De repente, no pasó nada en Haití, sino que Baby Doc cogió un avión y se fue. Y un grupo militar tomó el gobierno. Recuerdo que la presidencia o jefatura militar gubernamental fue de un general que se llamaba Henri Namphy. Entonces, ahí vino un conflicto, que no fue estrepitoso, pero sí relevante. Y fue que, en esa época, los braceros haitianos los contrataba el Consejo Estatal del Azúcar (CEA). Y habían hecho un avance de una suma sustanciosa para la época. Y al producirse la salida de Baby Doc, Haití no cumplió con el envío de los braceros. Entonces a mí se me encargó el problema de reclamar al nuevo gobierno de Haití la devolución del avance. Porque se llegó a la conclusión de que había tantos haitianos aquí que la zafra se podía hacer sin esos braceros. En ese momento, el nuevo embajador de Estados Unidos, Lowell Kilday, me visitó reclamando enérgicamente detener el cobro, pues Haití era un país muy pobre, y que demandar esa suma que se le había avanzado no era conveniente. Pero ahí el presidente fue firme y yo tuve que traducir esa firmeza y decirle que no, que eso había que cobrarlo y que había que insistir. Entonces, ahí Padilla Medrano jugó un papel importante. Llegó una nota de Haití diciendo que sí aceptaban pagar. Y días después, pagaron.

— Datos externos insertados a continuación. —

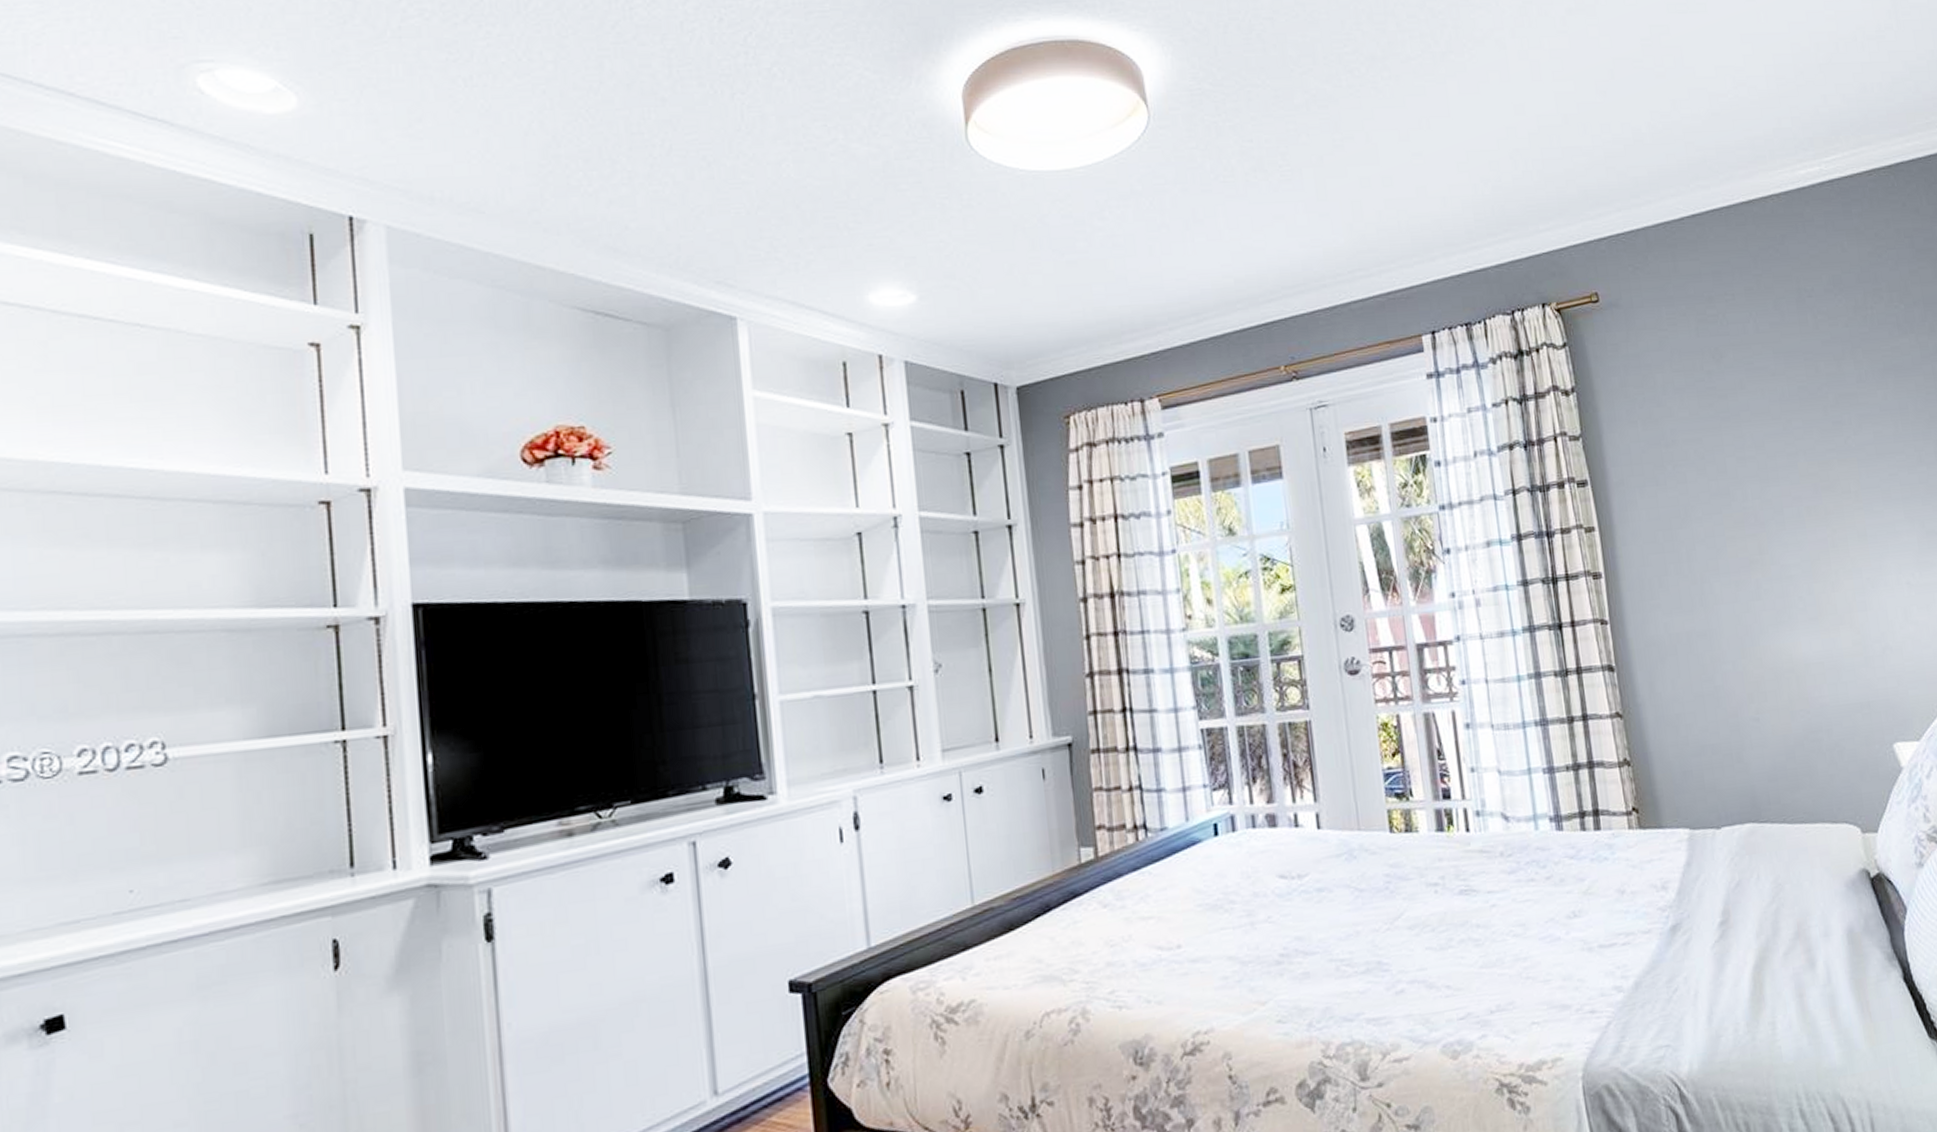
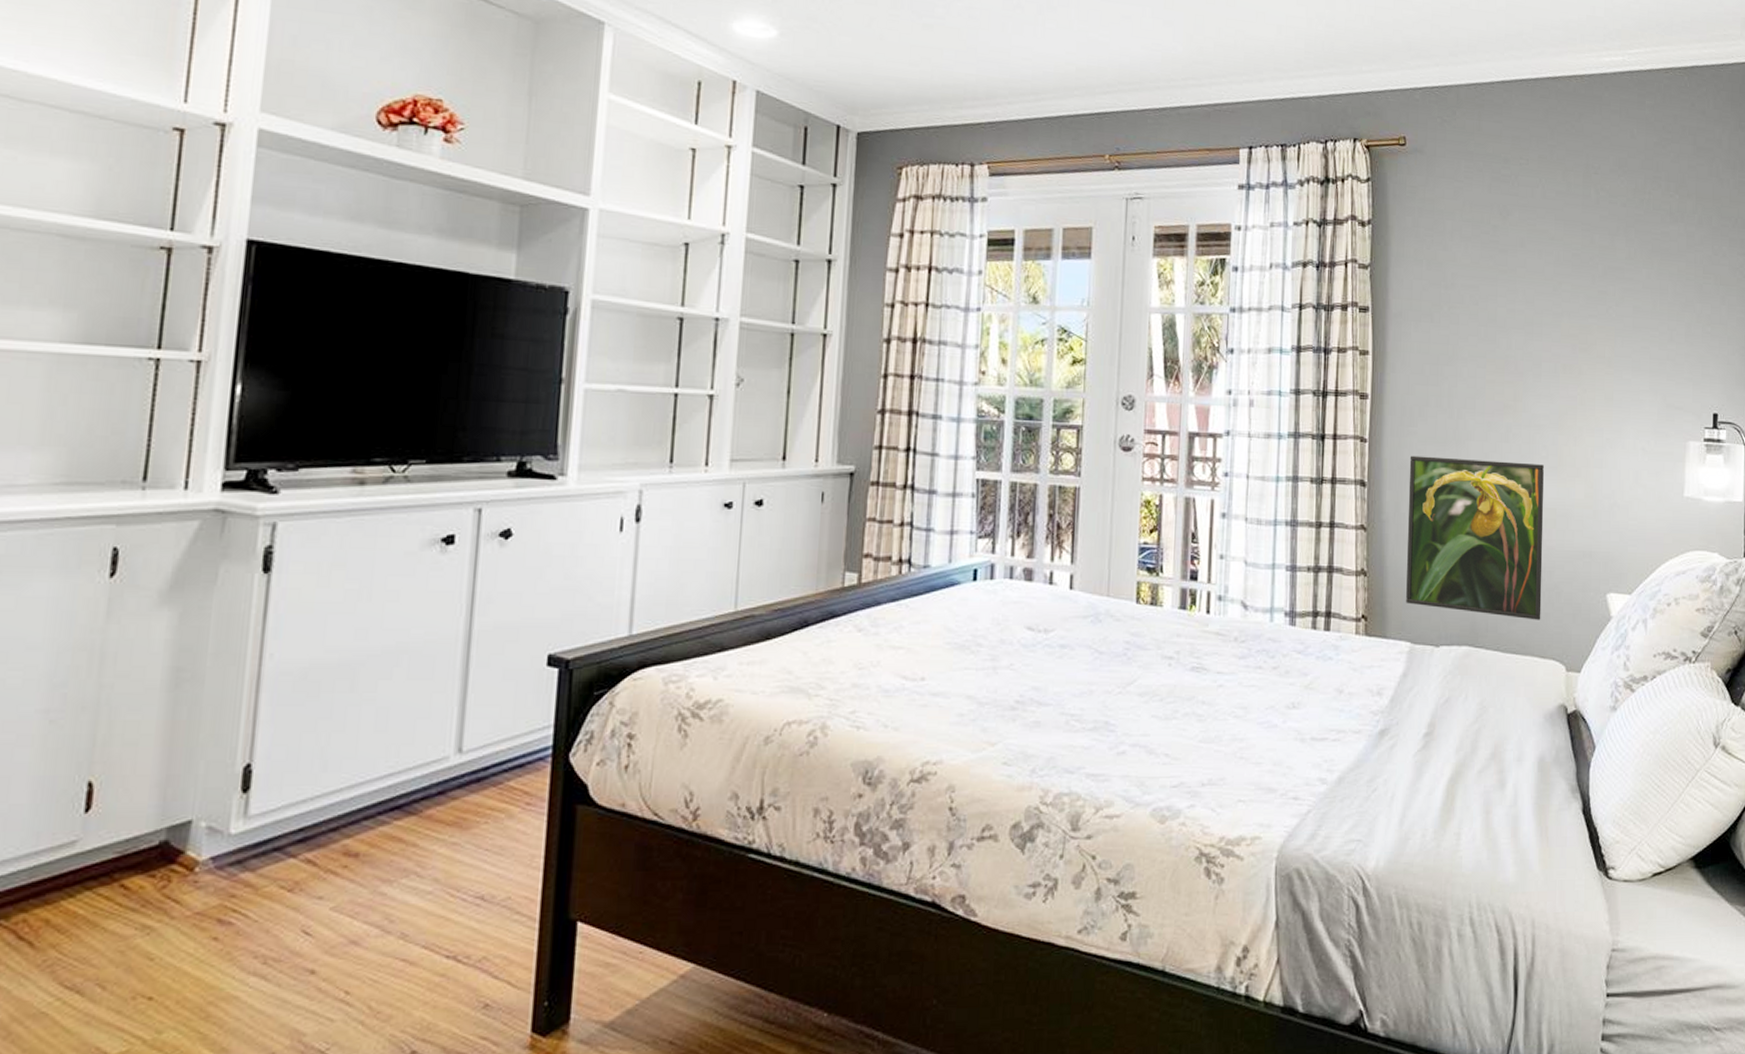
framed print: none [1656,617,1826,789] -> present [1406,455,1544,620]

Concluyendo con este relato, es bueno mencionar que sí hubo que advertirles en varias ocasiones a los exiliados que estaban en la capital, principalmente, que la República Dominicana no iba a permitir ninguna acción que repercutiera en Haití, que era una cuestión de respeto al principio de no intervención. Tan efectiva fue esa gestión, con sus pequeños incidentes, que en un viaje, ya al final del gobierno de Jorge Blanco, el presidente asistió a una conferencia en el extranjero y de regreso nos detuvimos en Haití y se firmó una declaración de amistad y cooperación económica, como ya se ha dicho anteriormente. Eso es una evidencia de que no hubo graves tensiones, sino relaciones formales y respetuosas”.

Visita de Su Santidad Juan Pablo II, a Santo Domingo, en 1984.